** Opening Given records block **

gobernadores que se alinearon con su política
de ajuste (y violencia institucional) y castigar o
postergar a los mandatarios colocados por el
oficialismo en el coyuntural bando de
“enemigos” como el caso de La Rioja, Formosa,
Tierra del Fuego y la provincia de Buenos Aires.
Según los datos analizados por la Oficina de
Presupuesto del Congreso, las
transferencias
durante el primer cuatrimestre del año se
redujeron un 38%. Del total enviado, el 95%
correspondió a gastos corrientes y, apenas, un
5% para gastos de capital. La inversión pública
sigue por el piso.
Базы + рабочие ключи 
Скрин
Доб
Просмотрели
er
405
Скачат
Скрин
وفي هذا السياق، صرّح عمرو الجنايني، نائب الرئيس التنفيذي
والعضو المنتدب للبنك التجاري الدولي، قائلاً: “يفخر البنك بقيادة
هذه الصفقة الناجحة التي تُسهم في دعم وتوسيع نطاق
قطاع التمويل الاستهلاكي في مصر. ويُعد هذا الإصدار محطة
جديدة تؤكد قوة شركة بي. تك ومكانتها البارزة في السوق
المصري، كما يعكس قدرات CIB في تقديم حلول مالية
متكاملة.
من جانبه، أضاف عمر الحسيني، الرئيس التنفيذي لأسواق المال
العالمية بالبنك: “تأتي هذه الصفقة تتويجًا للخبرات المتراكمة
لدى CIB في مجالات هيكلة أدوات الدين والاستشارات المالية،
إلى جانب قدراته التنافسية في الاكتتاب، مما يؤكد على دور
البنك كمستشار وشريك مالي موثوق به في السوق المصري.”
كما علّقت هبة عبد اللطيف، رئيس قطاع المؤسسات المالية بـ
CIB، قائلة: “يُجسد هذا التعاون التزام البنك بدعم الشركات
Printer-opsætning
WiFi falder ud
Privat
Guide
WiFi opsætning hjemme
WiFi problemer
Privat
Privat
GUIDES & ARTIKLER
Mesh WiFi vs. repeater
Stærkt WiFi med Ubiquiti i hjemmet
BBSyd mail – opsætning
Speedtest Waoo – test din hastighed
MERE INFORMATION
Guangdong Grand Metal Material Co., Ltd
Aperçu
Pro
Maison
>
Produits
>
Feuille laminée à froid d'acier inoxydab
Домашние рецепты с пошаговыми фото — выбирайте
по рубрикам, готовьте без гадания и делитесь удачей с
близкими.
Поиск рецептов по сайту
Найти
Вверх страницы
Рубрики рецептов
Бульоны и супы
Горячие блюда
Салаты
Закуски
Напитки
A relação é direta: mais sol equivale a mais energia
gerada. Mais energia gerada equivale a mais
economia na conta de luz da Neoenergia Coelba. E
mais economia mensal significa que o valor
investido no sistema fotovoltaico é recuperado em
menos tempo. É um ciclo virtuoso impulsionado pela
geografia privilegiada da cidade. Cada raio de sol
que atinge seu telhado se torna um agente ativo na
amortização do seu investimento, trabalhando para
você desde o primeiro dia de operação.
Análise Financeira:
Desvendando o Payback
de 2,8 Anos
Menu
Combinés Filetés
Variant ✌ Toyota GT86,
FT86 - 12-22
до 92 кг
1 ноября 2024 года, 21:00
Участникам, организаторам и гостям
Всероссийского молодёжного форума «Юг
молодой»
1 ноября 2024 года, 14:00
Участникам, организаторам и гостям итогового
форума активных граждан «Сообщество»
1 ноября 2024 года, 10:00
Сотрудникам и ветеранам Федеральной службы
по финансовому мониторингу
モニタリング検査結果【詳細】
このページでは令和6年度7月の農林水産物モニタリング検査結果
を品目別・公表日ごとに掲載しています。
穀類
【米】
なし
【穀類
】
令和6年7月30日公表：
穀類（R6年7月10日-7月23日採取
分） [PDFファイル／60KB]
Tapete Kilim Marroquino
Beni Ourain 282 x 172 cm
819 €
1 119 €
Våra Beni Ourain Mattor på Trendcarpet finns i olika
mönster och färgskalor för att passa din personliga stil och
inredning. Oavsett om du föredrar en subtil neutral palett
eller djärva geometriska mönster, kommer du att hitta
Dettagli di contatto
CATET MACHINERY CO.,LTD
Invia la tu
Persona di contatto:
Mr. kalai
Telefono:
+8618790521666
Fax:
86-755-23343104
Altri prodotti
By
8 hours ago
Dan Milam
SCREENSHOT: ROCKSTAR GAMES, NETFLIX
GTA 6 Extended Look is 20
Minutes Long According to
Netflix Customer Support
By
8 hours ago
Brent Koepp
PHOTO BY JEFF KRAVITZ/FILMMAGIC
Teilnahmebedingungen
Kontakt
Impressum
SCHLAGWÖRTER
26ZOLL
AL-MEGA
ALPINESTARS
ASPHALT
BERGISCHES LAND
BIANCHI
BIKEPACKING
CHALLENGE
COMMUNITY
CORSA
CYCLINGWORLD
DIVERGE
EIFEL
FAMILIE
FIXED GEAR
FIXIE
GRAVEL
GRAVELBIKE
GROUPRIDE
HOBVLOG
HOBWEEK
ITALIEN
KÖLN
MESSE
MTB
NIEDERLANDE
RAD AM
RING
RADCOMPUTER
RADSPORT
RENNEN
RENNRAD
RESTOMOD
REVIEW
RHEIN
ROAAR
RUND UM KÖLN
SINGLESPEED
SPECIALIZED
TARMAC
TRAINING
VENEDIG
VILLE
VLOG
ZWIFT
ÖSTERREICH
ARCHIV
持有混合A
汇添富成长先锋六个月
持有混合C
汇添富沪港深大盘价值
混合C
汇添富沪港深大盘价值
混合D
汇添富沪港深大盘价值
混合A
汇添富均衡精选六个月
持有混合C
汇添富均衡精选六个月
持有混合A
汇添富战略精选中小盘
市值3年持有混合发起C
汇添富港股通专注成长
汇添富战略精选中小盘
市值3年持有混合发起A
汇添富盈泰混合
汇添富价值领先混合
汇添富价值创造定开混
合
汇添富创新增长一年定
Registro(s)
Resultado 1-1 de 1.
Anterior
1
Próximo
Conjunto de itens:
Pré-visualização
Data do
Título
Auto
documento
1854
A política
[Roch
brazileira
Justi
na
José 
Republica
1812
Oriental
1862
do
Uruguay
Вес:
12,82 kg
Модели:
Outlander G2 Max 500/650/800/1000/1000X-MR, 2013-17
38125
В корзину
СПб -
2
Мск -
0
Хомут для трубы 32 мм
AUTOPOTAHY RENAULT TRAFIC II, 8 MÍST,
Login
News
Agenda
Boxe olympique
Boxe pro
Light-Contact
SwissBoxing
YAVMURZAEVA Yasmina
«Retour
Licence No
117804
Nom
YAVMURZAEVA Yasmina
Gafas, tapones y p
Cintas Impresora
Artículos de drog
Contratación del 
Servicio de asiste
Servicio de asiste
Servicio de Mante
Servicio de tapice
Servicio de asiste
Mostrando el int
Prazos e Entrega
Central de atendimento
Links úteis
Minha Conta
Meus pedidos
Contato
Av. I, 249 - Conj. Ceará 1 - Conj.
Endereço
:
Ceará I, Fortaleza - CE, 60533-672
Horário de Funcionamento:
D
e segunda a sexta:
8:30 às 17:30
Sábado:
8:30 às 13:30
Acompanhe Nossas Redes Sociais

** Closing Given records block **

What to do - Number of lines containing "قطاع" in the material above: give that number alone.

Task output - 2